Не имеет смысла приводить подробности многодневных и многочасовых «бесед» Молотова с вызванными в Москву дипломатическими и государственными деятелями Балтии. Тщетно те пытались доказать «невиновность» своих стран или хотя бы облегчить неминуемый «приговор». Извергая потоки голословных и нелепых обвинений, нарком твердо вел линию на эскалацию конфликта.
Развязка наступила вечером 14 июня. В 23 часа 50 минут Молотов вручил Ю. Урбшису «Заявление советского правительства правительству Литвы», в котором повторялись выдвинутые ранее обвинения и назывались условия урегулирования кризиса.

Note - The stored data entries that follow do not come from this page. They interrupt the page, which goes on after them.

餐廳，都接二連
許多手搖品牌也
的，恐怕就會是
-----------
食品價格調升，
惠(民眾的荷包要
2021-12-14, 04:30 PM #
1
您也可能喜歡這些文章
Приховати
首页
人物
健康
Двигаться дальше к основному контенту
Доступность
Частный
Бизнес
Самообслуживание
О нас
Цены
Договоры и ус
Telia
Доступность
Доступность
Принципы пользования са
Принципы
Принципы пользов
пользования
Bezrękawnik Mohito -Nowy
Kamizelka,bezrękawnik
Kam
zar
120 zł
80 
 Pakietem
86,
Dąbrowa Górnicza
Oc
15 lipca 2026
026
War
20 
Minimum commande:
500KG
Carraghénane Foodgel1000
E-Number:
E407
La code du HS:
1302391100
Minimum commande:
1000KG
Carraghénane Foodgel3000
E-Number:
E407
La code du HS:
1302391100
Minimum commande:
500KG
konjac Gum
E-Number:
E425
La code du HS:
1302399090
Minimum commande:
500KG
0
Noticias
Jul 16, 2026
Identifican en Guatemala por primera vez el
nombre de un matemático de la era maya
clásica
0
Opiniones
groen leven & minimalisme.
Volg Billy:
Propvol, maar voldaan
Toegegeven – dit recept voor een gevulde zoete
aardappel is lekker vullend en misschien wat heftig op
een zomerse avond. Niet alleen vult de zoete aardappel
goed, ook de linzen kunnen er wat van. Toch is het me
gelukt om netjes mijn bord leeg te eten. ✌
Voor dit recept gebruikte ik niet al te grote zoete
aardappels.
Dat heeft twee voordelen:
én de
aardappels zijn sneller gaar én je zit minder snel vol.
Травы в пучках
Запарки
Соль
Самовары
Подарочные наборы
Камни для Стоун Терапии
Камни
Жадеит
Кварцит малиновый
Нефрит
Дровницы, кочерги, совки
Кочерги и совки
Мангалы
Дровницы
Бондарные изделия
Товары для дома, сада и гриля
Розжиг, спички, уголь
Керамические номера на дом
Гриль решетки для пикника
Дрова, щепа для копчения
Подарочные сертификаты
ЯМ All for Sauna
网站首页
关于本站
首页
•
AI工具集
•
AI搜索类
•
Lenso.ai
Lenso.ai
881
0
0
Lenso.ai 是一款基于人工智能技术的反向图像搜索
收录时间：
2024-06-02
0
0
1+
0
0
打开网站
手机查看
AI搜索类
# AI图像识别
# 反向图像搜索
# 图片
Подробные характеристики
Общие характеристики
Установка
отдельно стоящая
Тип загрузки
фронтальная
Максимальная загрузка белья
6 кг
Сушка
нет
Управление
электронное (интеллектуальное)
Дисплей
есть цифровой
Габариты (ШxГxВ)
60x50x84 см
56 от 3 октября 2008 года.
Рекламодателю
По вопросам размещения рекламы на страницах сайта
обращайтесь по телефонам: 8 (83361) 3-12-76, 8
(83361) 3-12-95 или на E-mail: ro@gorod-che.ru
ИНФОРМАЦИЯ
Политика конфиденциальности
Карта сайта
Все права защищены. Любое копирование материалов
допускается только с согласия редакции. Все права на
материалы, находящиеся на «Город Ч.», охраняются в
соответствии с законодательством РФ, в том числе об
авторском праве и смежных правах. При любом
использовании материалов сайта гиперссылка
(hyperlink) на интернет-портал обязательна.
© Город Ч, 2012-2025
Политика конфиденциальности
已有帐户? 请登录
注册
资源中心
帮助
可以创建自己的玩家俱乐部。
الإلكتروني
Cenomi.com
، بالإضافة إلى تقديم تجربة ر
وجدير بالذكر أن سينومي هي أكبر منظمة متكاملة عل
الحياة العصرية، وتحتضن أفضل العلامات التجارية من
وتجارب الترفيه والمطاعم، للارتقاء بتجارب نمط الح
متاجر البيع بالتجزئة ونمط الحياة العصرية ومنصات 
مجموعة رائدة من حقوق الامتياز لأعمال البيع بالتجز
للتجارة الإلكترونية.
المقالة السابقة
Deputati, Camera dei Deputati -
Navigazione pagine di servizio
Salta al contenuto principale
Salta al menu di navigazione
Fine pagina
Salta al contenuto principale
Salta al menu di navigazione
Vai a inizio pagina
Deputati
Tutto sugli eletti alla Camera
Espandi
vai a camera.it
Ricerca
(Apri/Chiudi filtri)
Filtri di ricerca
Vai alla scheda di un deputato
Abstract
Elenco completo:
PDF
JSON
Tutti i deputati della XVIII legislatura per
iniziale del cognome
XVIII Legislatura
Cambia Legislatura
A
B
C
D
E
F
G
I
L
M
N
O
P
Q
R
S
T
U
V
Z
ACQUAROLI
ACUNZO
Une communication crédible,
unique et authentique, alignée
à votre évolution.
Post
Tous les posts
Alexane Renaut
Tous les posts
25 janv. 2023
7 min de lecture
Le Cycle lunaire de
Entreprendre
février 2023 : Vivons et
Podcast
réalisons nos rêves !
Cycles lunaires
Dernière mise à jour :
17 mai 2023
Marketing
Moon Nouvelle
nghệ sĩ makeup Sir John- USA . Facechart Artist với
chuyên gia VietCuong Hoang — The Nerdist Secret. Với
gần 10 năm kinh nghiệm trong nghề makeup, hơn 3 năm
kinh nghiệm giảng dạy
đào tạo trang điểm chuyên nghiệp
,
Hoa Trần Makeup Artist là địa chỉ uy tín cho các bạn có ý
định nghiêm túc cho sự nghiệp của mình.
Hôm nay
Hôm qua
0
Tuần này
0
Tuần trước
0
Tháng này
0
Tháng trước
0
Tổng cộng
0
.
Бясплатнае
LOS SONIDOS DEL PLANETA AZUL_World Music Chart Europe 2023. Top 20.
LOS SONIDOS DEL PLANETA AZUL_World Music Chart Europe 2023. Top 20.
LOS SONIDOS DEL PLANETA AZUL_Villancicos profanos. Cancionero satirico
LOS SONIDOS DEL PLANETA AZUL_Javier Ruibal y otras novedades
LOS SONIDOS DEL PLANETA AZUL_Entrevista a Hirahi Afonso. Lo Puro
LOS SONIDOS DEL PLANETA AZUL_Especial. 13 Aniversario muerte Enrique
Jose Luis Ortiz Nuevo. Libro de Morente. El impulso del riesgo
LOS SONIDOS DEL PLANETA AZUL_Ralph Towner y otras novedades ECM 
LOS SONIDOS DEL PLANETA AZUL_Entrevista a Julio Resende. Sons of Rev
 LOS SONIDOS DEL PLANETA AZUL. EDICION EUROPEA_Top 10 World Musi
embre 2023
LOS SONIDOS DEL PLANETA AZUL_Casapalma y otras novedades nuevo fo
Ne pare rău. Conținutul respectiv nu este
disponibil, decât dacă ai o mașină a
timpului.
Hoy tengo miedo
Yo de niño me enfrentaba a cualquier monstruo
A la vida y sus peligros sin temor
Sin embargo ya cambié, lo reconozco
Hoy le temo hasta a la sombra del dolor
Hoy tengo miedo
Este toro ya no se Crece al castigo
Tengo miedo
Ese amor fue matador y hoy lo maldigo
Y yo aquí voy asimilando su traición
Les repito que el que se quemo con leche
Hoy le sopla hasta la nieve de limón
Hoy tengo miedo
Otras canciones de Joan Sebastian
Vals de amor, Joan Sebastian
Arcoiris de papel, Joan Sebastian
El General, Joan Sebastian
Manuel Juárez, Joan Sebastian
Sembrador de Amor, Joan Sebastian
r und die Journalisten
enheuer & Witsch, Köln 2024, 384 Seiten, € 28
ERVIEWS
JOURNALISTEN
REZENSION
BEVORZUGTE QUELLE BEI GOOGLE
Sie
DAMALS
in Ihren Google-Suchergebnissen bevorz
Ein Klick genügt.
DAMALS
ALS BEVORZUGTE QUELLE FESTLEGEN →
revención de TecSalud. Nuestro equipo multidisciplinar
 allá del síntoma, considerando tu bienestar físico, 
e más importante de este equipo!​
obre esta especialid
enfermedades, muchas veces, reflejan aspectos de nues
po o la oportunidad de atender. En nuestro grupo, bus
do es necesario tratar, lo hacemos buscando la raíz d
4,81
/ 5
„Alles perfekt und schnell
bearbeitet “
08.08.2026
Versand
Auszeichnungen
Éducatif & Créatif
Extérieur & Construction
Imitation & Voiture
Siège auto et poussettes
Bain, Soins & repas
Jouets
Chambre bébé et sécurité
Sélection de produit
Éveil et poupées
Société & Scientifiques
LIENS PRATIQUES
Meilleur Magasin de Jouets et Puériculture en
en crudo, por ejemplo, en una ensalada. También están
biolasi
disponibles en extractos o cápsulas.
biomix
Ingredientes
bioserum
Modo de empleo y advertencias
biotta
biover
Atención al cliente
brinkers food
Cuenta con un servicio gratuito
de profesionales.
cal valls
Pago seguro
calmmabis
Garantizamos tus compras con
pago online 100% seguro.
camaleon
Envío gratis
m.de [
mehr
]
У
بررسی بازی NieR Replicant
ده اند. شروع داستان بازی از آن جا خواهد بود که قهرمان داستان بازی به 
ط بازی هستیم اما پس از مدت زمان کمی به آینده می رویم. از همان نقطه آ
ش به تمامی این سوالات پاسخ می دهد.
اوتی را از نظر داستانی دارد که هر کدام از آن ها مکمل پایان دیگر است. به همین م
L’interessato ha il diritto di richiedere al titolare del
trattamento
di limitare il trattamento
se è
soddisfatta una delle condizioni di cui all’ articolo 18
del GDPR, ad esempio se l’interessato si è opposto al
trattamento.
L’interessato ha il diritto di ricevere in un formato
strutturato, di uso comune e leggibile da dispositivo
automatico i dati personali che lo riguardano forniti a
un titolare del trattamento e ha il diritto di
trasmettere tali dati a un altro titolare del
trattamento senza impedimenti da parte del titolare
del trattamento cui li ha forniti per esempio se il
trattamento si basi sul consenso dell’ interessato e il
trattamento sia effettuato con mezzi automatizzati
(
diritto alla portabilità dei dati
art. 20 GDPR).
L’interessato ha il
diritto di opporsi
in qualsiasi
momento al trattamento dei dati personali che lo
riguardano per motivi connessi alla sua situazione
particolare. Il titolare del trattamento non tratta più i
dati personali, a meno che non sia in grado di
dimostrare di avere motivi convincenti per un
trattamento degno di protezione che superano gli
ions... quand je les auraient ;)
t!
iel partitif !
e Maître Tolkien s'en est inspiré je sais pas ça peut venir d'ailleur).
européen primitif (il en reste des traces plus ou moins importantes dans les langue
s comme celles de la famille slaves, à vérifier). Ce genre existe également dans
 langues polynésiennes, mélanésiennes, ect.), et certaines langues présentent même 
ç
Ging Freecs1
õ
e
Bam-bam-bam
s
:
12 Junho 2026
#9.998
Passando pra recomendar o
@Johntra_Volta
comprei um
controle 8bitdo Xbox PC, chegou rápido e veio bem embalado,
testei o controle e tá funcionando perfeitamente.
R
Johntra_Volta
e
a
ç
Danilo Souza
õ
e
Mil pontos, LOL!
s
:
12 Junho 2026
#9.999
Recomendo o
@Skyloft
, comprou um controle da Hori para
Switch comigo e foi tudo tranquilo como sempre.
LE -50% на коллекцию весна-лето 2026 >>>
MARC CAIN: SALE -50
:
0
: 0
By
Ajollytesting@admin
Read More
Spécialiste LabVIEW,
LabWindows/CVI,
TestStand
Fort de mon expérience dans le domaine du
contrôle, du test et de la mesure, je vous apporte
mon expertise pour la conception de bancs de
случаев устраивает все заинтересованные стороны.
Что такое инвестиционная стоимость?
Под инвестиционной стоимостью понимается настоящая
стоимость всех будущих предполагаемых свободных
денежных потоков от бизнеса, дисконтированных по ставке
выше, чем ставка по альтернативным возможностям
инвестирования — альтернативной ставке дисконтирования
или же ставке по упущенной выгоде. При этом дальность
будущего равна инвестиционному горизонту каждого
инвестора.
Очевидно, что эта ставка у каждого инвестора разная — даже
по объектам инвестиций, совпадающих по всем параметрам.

От Каунаса потребовали, «чтобы немедленно было сформировано в Литве такое правительство, которое было бы способно и готово обеспечить честное проведение в жизнь советско-литовского Договора о взаимопомощи и решительное обуздание врагов Договора», а также «чтобы немедленно был обеспечен свободный пропуск на территорию Литвы советских воинских частей для размещения их в важнейших центрах Литвы в количестве, достаточном для того, чтобы обеспечить возможность осуществления советско-литовского Договора о взаимопомощи и предотвратить провокационные действия, направленные против советского гарнизона в Литве». Литовский ответ должен был поступить до 10 часов утра следующего дня, т. е. 15 июня; его отсутствие рассматривалось бы «как отказ от выполнения указанных выше требований Советского Союза» [63, с. 372–376].
На этот случай, как и осенью предыдущего года, Москвой было заготовлено военное решение «прибалтийского вопроса». Операция предусматривалась в отношении всех трех стран. Подготовка акции началась еще в последние дни мая. 2 июня погранвойскам Ленинградского военного округа был установлен срок готовности по границе с Эстонией и Латвией к 20.00 часам 12.06. 3 июня нарком обороны С. К. Тимошенко отдал приказ «в целях объединения руководства войсками» исключить части РККА, размещенные в Латвии, Литве и Эстонии, из состава войск Белорусского, Калининского и Ленинградского военных округов и переподчинить их непосредственно наркому обороны [63, с. 339–340]. Были приведены в боевую готовность части, расквартированные в Прибалтике; к границам подтягивались войска. 14 июня в пограничные части поступил приказ выйти к 3 часам утра 15 июня непосредственно на границу, где ожидать особого приказа о начале действий [95, ф. 25888, оп. 13, д. 46, л. 49]. Имелось в виду одновременное вторжение в Латвию, Эстонию и Литву, если бы к 10 часам утра не поступило согласие литовского правительства на условия советского ультиматума.
На своем ночном заседании, однако, литовский кабинет высказался за принятие ультиматума, о чем Ю. Урбшис успел информировать Молотова до истечения установленного срока.